## [What you have to do]
Please return every line of the records that contains the word "сертификат".

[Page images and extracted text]
────

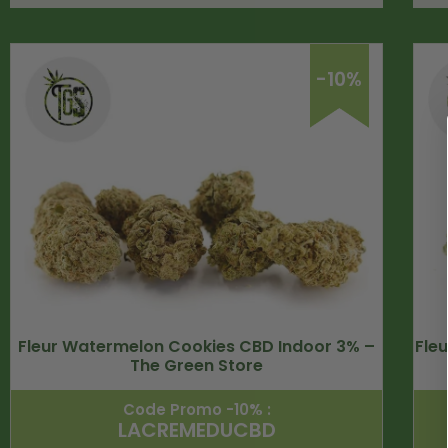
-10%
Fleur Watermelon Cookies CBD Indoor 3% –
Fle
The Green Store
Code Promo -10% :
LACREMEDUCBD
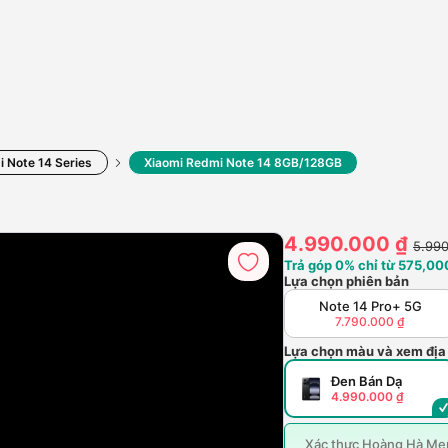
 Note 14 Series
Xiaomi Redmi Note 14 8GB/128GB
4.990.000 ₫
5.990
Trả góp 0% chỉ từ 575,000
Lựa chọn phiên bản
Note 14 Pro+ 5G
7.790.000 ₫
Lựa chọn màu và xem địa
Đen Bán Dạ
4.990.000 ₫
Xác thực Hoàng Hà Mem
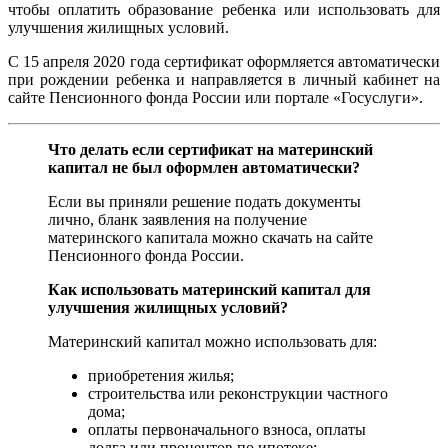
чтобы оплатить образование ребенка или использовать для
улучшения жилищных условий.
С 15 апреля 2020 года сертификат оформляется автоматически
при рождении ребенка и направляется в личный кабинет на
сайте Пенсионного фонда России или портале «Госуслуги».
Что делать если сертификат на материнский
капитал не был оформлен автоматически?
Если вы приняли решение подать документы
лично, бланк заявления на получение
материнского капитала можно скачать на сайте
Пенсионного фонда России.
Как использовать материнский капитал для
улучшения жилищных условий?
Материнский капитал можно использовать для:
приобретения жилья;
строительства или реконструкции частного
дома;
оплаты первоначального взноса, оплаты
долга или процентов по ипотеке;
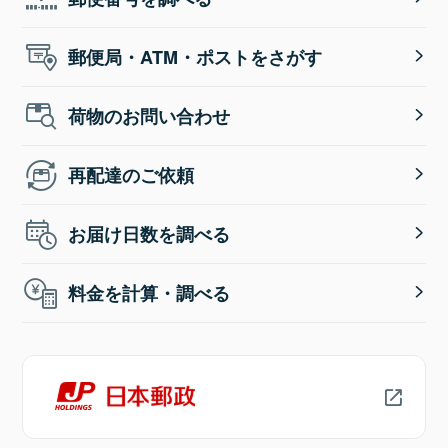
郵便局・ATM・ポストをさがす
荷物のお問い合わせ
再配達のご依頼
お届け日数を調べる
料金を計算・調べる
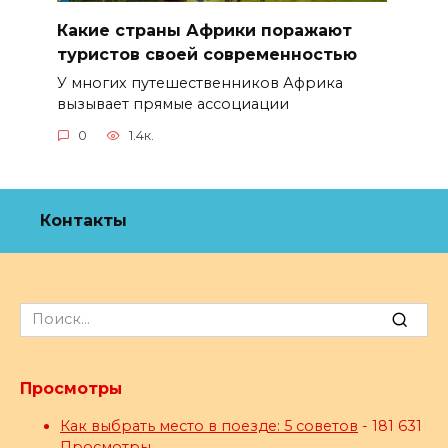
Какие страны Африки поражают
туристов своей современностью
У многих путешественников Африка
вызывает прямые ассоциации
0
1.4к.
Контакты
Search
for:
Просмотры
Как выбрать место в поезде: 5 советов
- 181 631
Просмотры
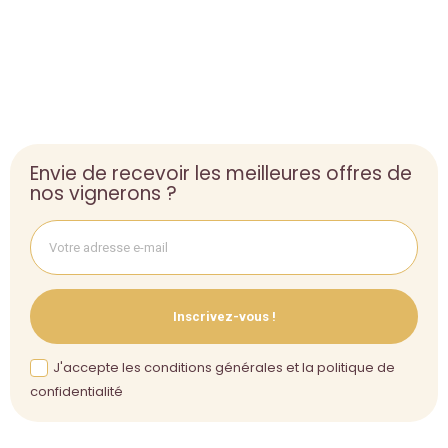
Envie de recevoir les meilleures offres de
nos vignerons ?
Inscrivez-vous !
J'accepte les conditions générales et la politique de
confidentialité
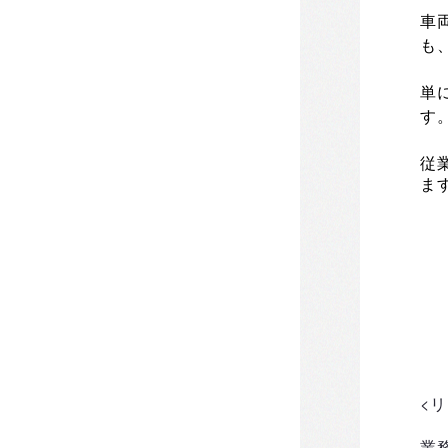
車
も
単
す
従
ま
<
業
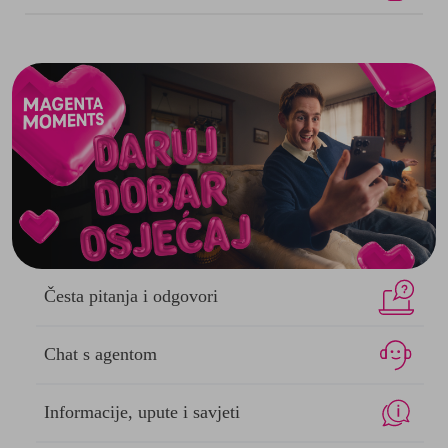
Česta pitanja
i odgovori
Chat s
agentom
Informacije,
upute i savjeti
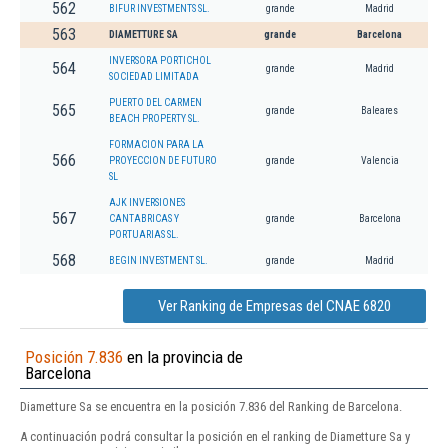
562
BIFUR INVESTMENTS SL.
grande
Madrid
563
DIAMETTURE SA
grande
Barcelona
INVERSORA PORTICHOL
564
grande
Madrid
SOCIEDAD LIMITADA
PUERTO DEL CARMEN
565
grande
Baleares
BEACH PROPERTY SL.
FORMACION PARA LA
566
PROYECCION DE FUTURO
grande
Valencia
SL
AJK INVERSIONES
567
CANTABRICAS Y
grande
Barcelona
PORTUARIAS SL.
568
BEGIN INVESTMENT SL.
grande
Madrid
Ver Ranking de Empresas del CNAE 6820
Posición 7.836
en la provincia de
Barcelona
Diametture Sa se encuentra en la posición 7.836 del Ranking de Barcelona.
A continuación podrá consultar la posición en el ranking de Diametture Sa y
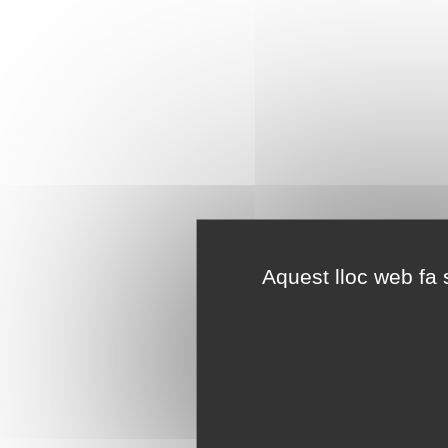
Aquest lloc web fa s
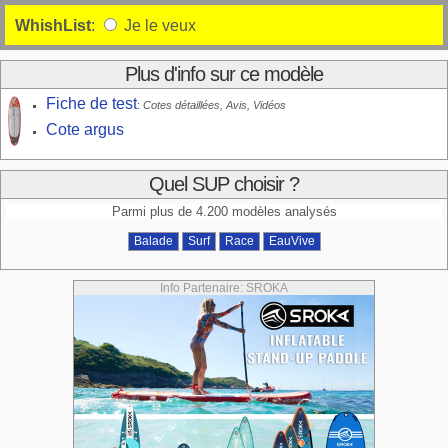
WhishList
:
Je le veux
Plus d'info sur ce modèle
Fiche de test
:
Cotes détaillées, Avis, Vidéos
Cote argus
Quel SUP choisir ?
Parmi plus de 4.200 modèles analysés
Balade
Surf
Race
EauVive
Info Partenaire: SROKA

────

## [Exercise answer]
С 15 апреля 2020 года сертификат оформляется автоматически
Что делать если сертификат на материнский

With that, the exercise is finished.